Yeah, I did see that thread. There doesn’t seem to be any mention of the underlying cause or what he did to resolve it though.
So I searched my system for ‘mason_cache’ and only found one directory so figured it must be it. The cache doesn’t seem to have regenerated at all, which makes me wonder I’m looking in the wrong place. What causes the cache to re-populate?
Ok, so looks like I found the actual mason_cache folder, deleted the cache, and it’s re-populated it ok. Main issue remains, however.
Yeah, that’s a plague on this forum.
Do you have some accidental special character Subject Tag added to one of the queues maybe? Seems to be the only use of ‘tag’ from UI side, so worth a shot.

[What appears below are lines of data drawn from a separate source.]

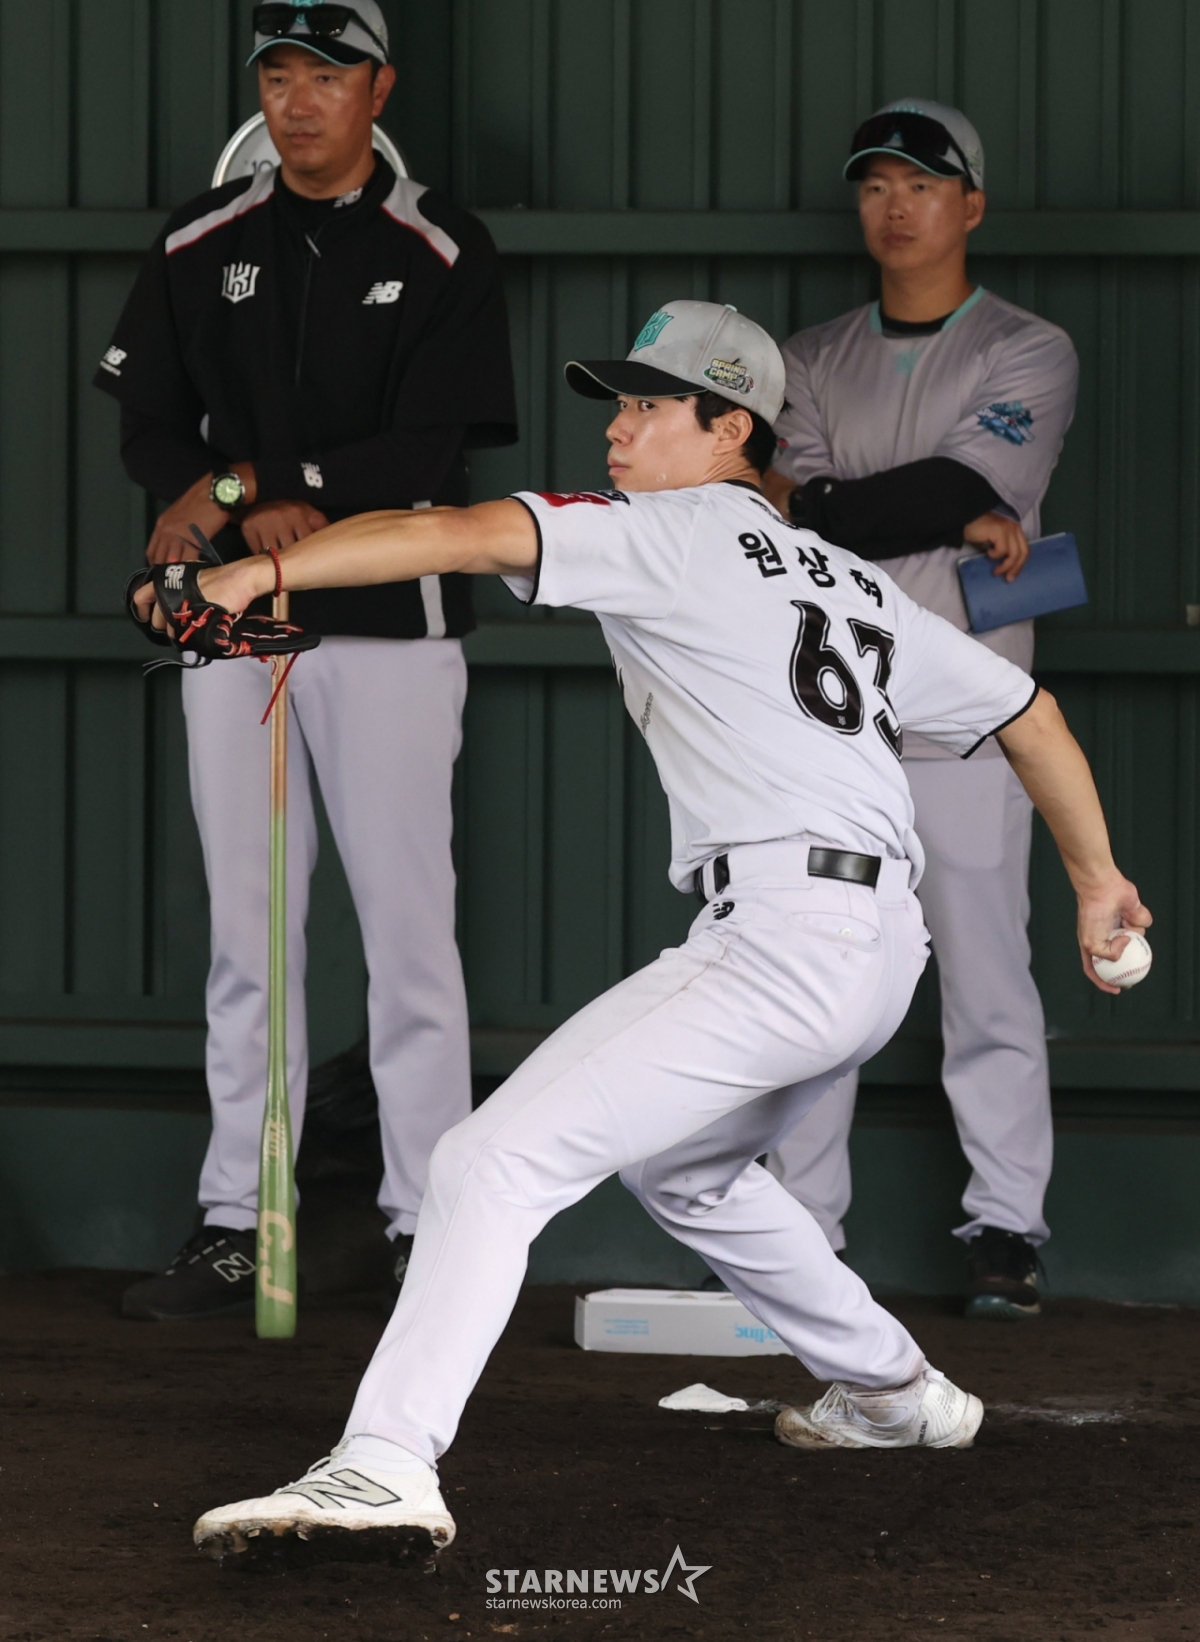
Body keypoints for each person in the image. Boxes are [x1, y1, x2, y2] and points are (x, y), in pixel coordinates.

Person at [130, 298, 1146, 1555]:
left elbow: (442, 530)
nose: (620, 428)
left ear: (732, 430)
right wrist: (1098, 878)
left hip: (781, 935)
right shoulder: (850, 580)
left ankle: (385, 1463)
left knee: (482, 1164)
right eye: (618, 402)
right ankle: (896, 1391)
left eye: (651, 404)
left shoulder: (672, 534)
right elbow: (1026, 713)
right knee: (691, 1170)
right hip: (877, 943)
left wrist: (251, 565)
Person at [94, 1, 517, 1320]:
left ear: (377, 89)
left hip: (390, 611)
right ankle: (239, 1217)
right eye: (278, 75)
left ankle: (424, 1225)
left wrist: (274, 492)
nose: (298, 99)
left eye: (325, 75)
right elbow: (157, 430)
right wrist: (229, 488)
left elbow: (431, 458)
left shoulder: (442, 243)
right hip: (239, 609)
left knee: (408, 936)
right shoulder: (199, 237)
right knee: (251, 930)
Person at [762, 99, 1079, 1319]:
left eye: (922, 185)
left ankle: (1007, 1224)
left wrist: (870, 501)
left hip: (966, 706)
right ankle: (804, 1229)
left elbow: (931, 487)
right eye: (876, 186)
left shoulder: (1028, 347)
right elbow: (799, 509)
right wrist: (903, 510)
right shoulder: (813, 352)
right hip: (834, 709)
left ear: (971, 205)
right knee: (816, 965)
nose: (895, 208)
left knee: (988, 970)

Nah nvm, $tag is from the HTML Element/Formatter number_lists so it’s most likely html tags
Nothing that I can see. I did an sql query in the database for around the time it started happening, looking for anything weird and didn’t find it. There was one ticket with a suspicious attachment, but I deleted that.
We don’t use gpg, and I had never even used shredder until yesterday. I’ll have a closer look at those other ones.
Considering updating from 5.0.0 to 5.0.3 in case it’s just a bug in the software.
Appreciate your efforts here guys.
Sorry, I went ahead looking for $tag, but it’s not in RT code, but perl’s HTML, edited out the post but seems too late (seeing how this is happening in 4.4 on Ubuntu and 5.0 on BSD it seems like a pretty nasty bug, if it actually is just malformatted email that would cause CPU spiking like that… Hopefully noone forwards it to our instance)